More money is also flowing into the developing world. Investors will pour $1.1 trillion into emerging-market assets this year, the biggest flow of funds in three years, according to the Institute of International Finance. Flows are expected to increase further next year, to $1.2 trillion.
A rare spurt of synchronized global growth has been underpinning the rally. All 45 countries monitored by the Organization for Economic Cooperation and Development are on track to grow this year. That phenomenon has only occurred three times in the past 50 years, according to the OECD.
"Emerging markets can grow even if the Fed is hiking, provided that growth is playing ball. And right now, it is" said Stuart Sclater-Booth, emerging markets debt portfolio manager at Stone Harbor Investment Partners.
A rise in the price of raw materials has also boosted many exporters, with copper up 19% this year and Brent oil gaining 10%. The International Monetary Fund expects emerging economies as a whole to grow 4.9% in 2018, up from 4.6% this year, and more than double the growth rate in advanced economies.
But despite the supportive backdrop, many investors say the bigger change comes from within.
Back in 2013, emerging-markets assets swooned after then-Fed Chairman Ben Bernanke indicated that the central bank's bond-buying program might be wound down in an episode that became known as the "taper tantrum." Higher U.S. rates typically drive investors away from emerging markets by making their bonds, stocks and currencies less attractive.
This time around, in a year when the Fed has already raised interest rates twice and the European Central Bank indicated it will scale down its massive bond-buying program, there are few signs of stress.
"The Fed and other central banks matter less now because fundamentals have flipped," said Kevin Daly, portfolio manager for emerging market debt at Aberdeen Asset Management.
hat includes better governance and a drive by many countries in recent years to build up big foreign currency reserves and loosen their controls over exchange rates, allowing them to more easily absorb economic shocks, investors say.
"These aren't the same emerging markets we had 10 years ago," said Vasu Menon, senior investment strategist in wealth management at OCBC Bank in Singapore. "It's a different emerging-market investment universe," he added.
For investors like Ashok Bhatia, senior portfolio manager at Neuberger Berman, that means increasing exposure to some emerging-market assets.
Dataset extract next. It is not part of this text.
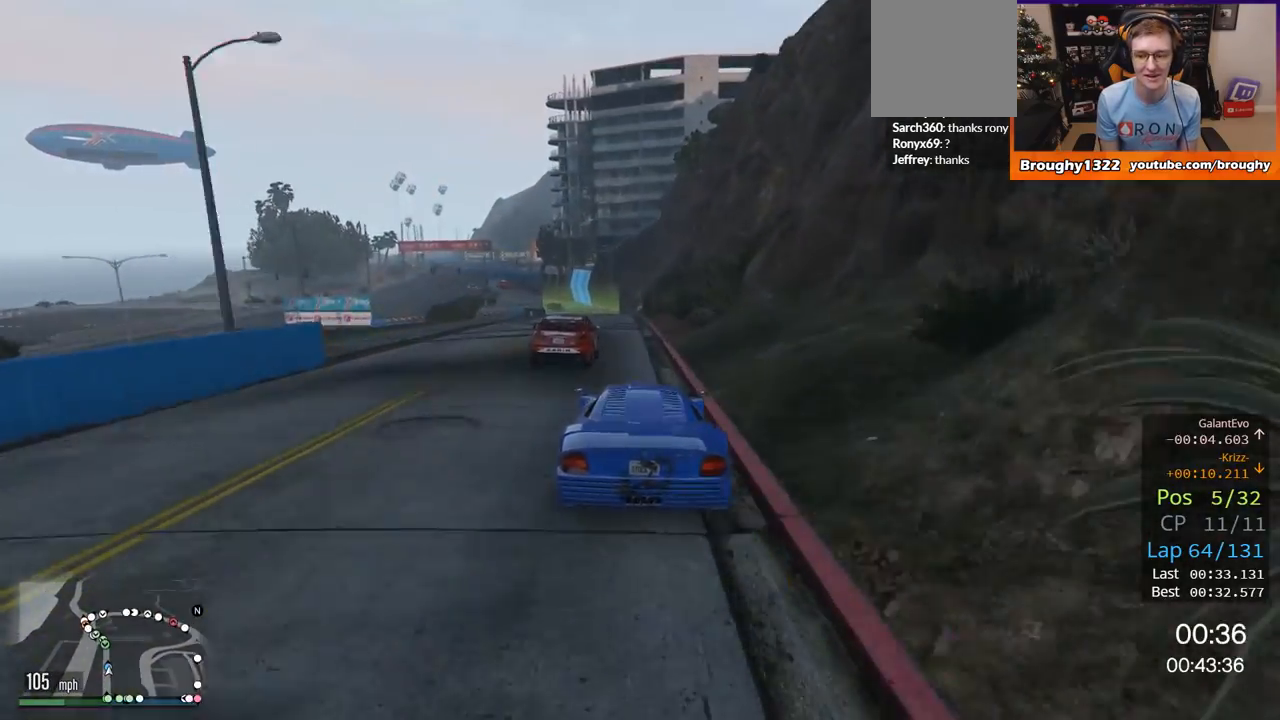
{"buttons": ["R2"], "left_stick": "center", "right_stick": "center", "events": [[417, "left_stick", "up-left"], [500, "left_stick", "center"]]}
The firm earlier this year raised allocations in the dollar-denominated bonds of Brazil and Azerbaijan, believing they will be supported by higher commodity prices. It has also added to positions in the Peruvian sol.
History may also be on emerging-markets investors' side, too. Over the last four decades, the average emerging-market rally has run for 42 months and returned nearly 230%, according to a Bank of America Merrill Lynch analysis.
Still, risks remain, particularly if the Fed raises rates more aggressively than anticipated next year, the dollar strengthens or the Chinese economy wobbles. Recently, assets have wavered amid political and economic turmoil in key emerging markets like Turkey and South Africa, with the MSCI Emerging Markets Index broadly flat in the past three months.
Most investors assume the Fed's tightening path will be a gradual one, predicting two rate increases next year. The central bank, though, foresees at least three rate rises. Higher U.S. interest rates tend to strengthen the greenback, which is typically bad news for emerging markets, whose debt and commodity exports are often denominated in dollars.
"Markets believe central banks won't do anything too aggressive," Mr. Menon said. There is a risk "this quiet complacency is going to go out the window and that could reverse in a big way."
For now, though, the upswing is expected to continue unabated.
"There is an argument to be made that emerging markets have become 'crisis-proof,' " analysts at Citigroup wrote in a recent report. Barring any nasty shocks, developing nations "can stay in a Goldilocks zone."